Se antes as sociedades seguiam o formato de uma pirâmide etária, com muitos jovens na base e poucos idosos no topo, esse modelo está desaparecendo.
Hoje, muitos países já apresentam uma distribuição populacional mais parecida com um obelisco, achatada na base e mais larga no meio, o que indica um número crescente de idosos e uma força de trabalho cada vez menor.
A diminuição da população em idade ativa traz grandes desafios. Sem um número suficiente de jovens ingressando no mercado de trabalho, os setores produtivos sofrem com a falta de mão de obra, e os sistemas previdenciários tornam-se insustentáveis.
A China, que por décadas se beneficiou de um enorme contingente de trabalhadores, já está sentindo os efeitos dessa transição. Até 2050, a participação de pessoas em idade produtiva no país pode cair de 67% para 59%, impactando a economia.
Para lidar com essa mudança, países têm investido em tecnologia, automação e no aumento da participação feminina no mercado de trabalho, mas essas medidas podem não ser suficientes para compensar o declínio populacional.
O Brasil também segue essa tendência, e de forma acelerada. Entre 1997 e 2023, a demografia brasileira impulsionou o crescimento econômico, mas esse efeito positivo está chegando ao fim. A taxa de fecundidade nacional já caiu para 1,62 filhos por mulher, bem abaixo da taxa de reposição de 2,1 filhos.
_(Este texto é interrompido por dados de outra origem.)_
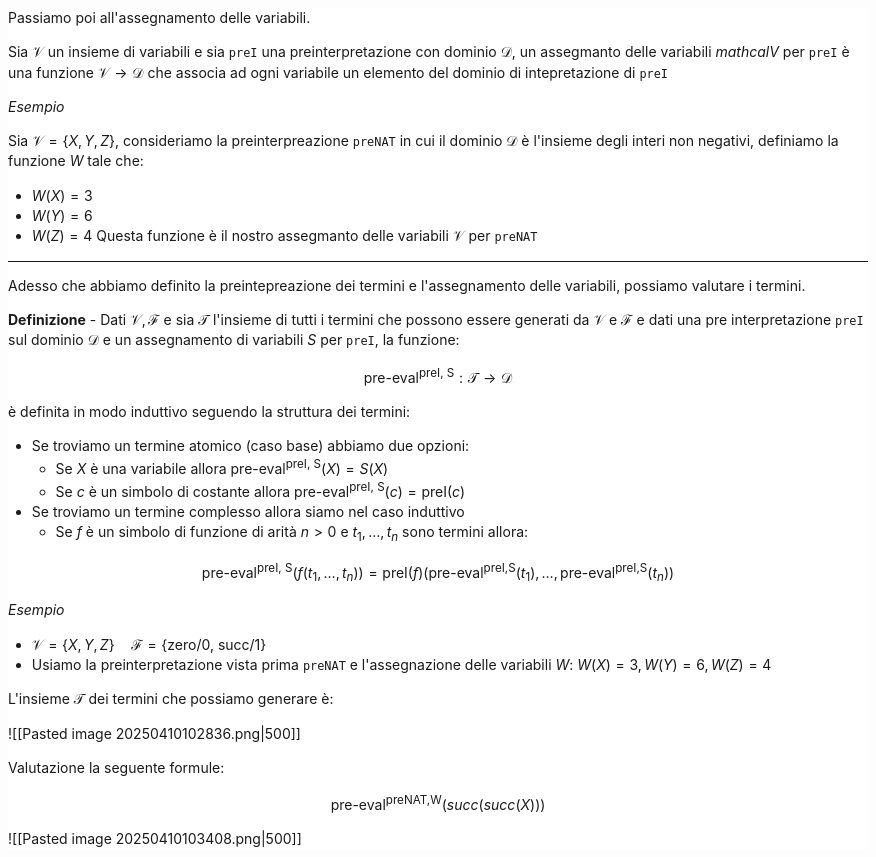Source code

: Passiamo poi all'assegnamento delle variabili.

Sia $\mathcal{V}$ un insieme di variabili e sia `preI` una preinterpretazione con dominio $\mathcal{D}$, un assegmanto delle variabili $mathcal{V}$ per `preI` è una funzione $\mathcal{V}\to\mathcal{D}$ che associa ad ogni variabile un elemento del dominio di intepretazione di `preI`

_Esempio_

Sia $\mathcal{V}=\{ X,Y,Z \}$, consideriamo la preinterpreazione `preNAT` in cui il dominio $\mathcal{D}$ è l'insieme degli interi non negativi, definiamo la funzione $W$ tale che:
- $W(X)=3$
- $W(Y)=6$
- $W(Z)=4$
Questa funzione è il nostro assegmanto delle variabili $\mathcal{V}$ per `preNAT`

---

Adesso che abbiamo definito la preintepreazione dei termini e l'assegnamento delle variabili, possiamo valutare i termini.

**Definizione** - Dati $\mathcal{V}, \mathcal{F}$ e sia $\mathcal{T}$ l'insieme di tutti i termini che possono essere generati da $\mathcal{V}$ e $\mathcal{F}$ e dati una pre interpretazione `preI` sul dominio $\mathcal{D}$ e un assegnamento di variabili $S$ per `preI`, la funzione:

$$
\text{pre-eval}^{\text{preI, S}}:\mathcal{T}\to\mathcal{D}
$$

è definita in modo induttivo seguendo la struttura dei termini:
- Se troviamo un termine atomico (caso base) abbiamo due opzioni:
	- Se $X$ è una variabile allora $\text{pre-eval}^{\text{preI, S}}(X)=S(X)$
	- Se $c$ è un simbolo di costante allora $\text{pre-eval}^{\text{preI, S}}(c)=\text{preI}(c)$
- Se troviamo un termine complesso allora siamo nel caso induttivo
	- Se $f$ è un simbolo di funzione di arità $n>0$ e $t_{1},\dots,t_{n}$ sono termini allora:

$$
\text{pre-eval}^{\text{preI, S}}(f(t_{1},\dots,t_{n}))=\text{preI}(f)(\text{pre-eval}^{\text{preI,S}}(t_{1}),\dots,\text{pre-eval}^{\text{preI,S}}(t_{n}))
$$

_Esempio_

- $\mathcal{V}=\{ X,Y,Z \}\quad \mathcal{F}=\{ \text{zero/0, succ/1} \}$
- Usiamo la preinterpretazione vista prima `preNAT` e l'assegnazione delle variabili $W$: $W(X)=3, W(Y)=6, W(Z)=4$

L'insieme $\mathcal{T}$ dei termini che possiamo generare è:

![[Pasted image 20250410102836.png|500]]

Valutazione la seguente formule:

$$
\text{pre-eval}^{\text{preNAT,W}}(succ(succ(X)))
$$

![[Pasted image 20250410103408.png|500]]
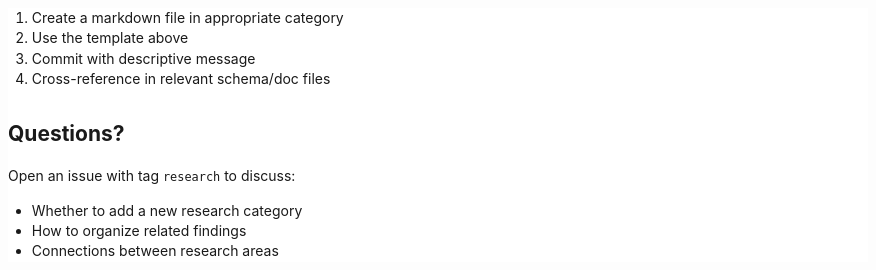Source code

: 1. Create a markdown file in appropriate category
2. Use the template above
3. Commit with descriptive message
4. Cross-reference in relevant schema/doc files

## Questions?

Open an issue with tag `research` to discuss:

- Whether to add a new research category
- How to organize related findings
- Connections between research areas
Se esse ritmo continuar, o país atingirá seu pico populacional nas próximas décadas e, até 2100, poderá sofrer uma redução de 22% na população total.
Isso significa um aumento na pressão sobre o sistema previdenciário e os serviços de saúde, além de uma força de trabalho menor. A grande questão será como manter o crescimento econômico em um país com menos jovens e um número crescente de idosos.
Embora o envelhecimento seja um fenômeno global, Japão e Coreia do Sul estão entre os países mais afetados. No Japão, 29% da população já tem mais de 65 anos, tornando-o o país mais envelhecido do mundo.
O impacto disso é sentido no mercado de trabalho, na previdência e até no consumo, com menos demanda por produtos voltados para os mais jovens.
A Coreia do Sul enfrenta uma situação ainda mais extrema. Em 2023, o país registrou a menor taxa de fertilidade do planeta, com apenas 0,72 filho por mulher. Sem uma mudança nesse cenário, o país pode enfrentar um colapso demográfico, com uma população cada vez menor e uma economia estagnada.
Diante desse panorama, o envelhecimento populacional não é apenas um desafio para países ricos, mas uma realidade global. O futuro dependerá das políticas adotadas hoje para equilibrar crescimento econômico, previdência e qualidade de vida para uma população cada vez mais longeva.